Your response should contain each line of the data that includes "Украине".

────────────────────────────────────────

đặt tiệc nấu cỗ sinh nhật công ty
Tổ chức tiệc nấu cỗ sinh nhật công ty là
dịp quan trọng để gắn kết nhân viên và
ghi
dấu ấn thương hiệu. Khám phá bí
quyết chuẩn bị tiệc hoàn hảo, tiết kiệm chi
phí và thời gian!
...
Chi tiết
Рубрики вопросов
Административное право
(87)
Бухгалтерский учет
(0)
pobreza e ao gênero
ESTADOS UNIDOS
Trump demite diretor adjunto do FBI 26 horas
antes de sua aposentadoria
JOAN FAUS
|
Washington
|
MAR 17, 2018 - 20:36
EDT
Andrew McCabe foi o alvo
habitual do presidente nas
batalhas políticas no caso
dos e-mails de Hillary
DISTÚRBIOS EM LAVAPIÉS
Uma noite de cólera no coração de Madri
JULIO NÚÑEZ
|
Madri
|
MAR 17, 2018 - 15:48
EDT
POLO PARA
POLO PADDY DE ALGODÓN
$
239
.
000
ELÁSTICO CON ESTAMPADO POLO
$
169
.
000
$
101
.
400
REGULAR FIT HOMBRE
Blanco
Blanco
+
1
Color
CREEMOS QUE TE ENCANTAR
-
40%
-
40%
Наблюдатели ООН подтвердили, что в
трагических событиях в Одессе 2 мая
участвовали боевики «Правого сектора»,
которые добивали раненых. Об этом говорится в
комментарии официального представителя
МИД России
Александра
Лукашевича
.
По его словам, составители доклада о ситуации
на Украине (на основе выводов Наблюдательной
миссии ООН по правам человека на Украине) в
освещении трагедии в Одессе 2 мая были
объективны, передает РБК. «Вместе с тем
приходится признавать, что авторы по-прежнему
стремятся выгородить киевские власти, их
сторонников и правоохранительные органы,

────────────────────────────────────────

**Exercise solution**
на Украине (на основе выводов Наблюдательной
миссии ООН по правам человека на Украине) в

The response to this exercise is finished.